While playing around with a problem at work involving Markov chains and graph connectivity, I found it useful to know that I could write (in Java) a generic method that performed "exponentiation by squaring" on semigroups.

So, in addition to being able to raise numbers to powers I could also use it on matrices whose elements belonged to a semiring.

That is, I could use the same code on a matrix of doubles with "times" and "plus" (for the Markov chains), as well as a matrix of booleans with "and" and "or" (for the graph connectivity).

(Of course, I could have used special purpose libraries, but these were small problems and it was fun. :)

> if you recognize that some common construct is in fact a semigroup or functor, does knowing this actually buy you anything?

At least in Haskell one thing it means is you can use lots of new helper functions.

> guide you to some nice properties, such as easy composition.
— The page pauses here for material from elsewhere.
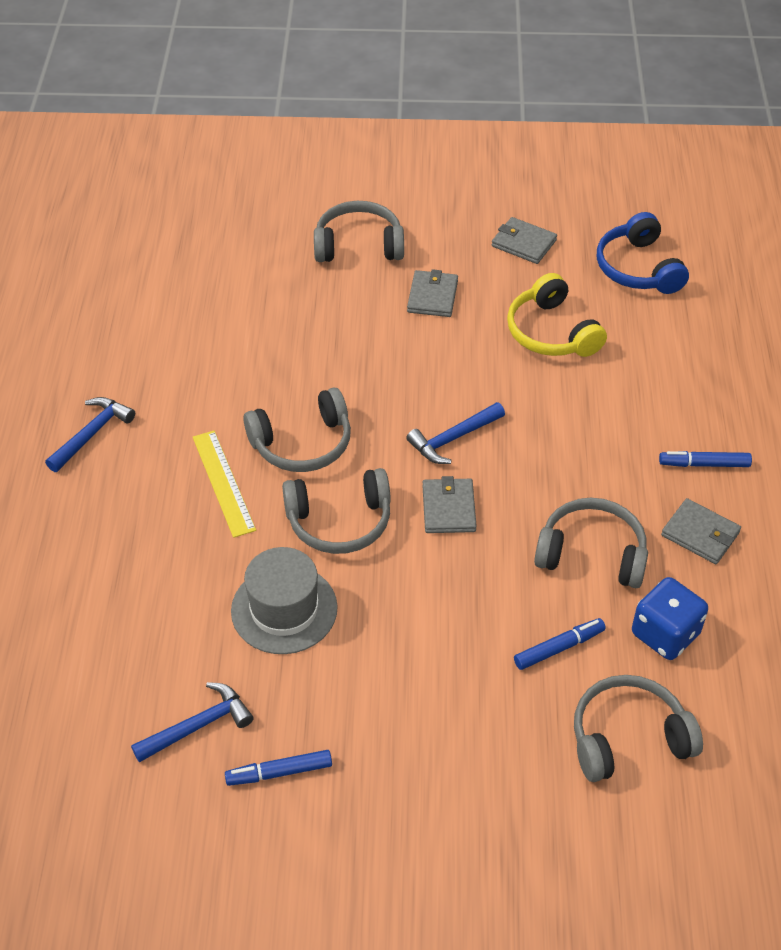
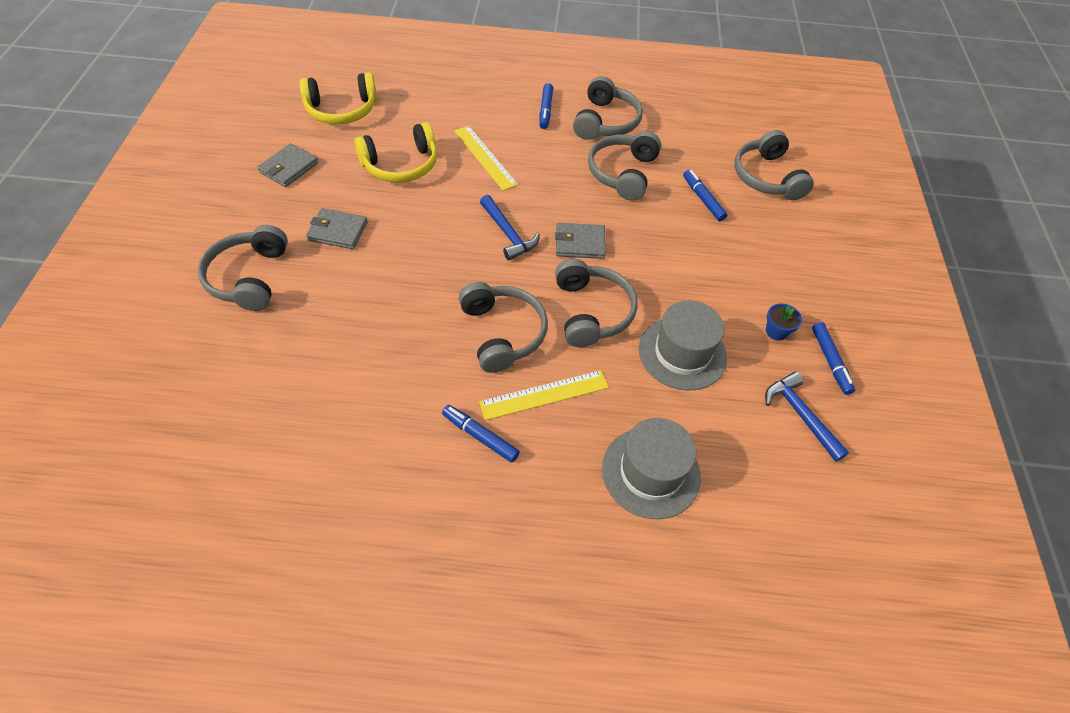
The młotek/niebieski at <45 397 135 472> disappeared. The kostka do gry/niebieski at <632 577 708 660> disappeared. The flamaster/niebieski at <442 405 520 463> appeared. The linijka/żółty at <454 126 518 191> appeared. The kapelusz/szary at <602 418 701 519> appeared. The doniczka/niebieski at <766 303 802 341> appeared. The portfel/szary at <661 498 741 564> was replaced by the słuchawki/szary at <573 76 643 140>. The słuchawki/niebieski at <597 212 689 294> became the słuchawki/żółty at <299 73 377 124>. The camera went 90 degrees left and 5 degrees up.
Yep, which gets you code re-use for one.

I think it isn’t often said that one reason a lot of these classes work in haskell is the lazy evaluation (or arguably the pure functions allowing the compiler to inline things and skip evaluation).

You can write monoid and foldable interfaces in java but in haskell finding the head of a list with a monoid and foldmap is constant time (and the first or last element of a tree is logarithmic) but a java implementation would be linear.

There is sort of a "jump" from those to the ones less oriented around (->) but truer to the math, but I can assured I have in fact used https://hackage.haskell.org/package/categories (a prime example of the latter sort) in production and it was genuinely useful.
I wish semilattices got more play. They're so ubiquitous when talking about distributed systems. I remember a keynote on eventual consistency in databases that could have been replaced with "make your merge operation the join of a semilattice."
Any resources for semilattices that you do like? I'm also finding them mentioned around CRDT & distributed systems threads.
My all-time favorite is the original LVars paper: https://users.soe.ucsc.edu/~lkuper/papers/lvars-fhpc13.pdf
> Conclusion ... monotonicity serves as the foundation of deterministic parallelism

That's what the recent CALM Theorem [1] paper uses as the first theorem:

> Monotonicity is the key property underlying the need for coordination to establish consistency, as captured in the CALM Theorem:

> THEOREM 1. Consistency As Logical Monotonicity (CALM). A problem has a consistent, coordination-free distributed implementation if and only if it is monotonic.

Unsurprisingly, this paper is reference 32 in CALM. Maybe I should check out some other papers referenced here... Thanks for the recommendation!

[1]: https://cacm.acm.org/magazines/2020/9/246941-keeping-calm/fu...

I read Birkhoff's "Lattice Theory" many years ago, then wandered down some idiosyncratic path, so, no, I'm sorry. I really don't have anything.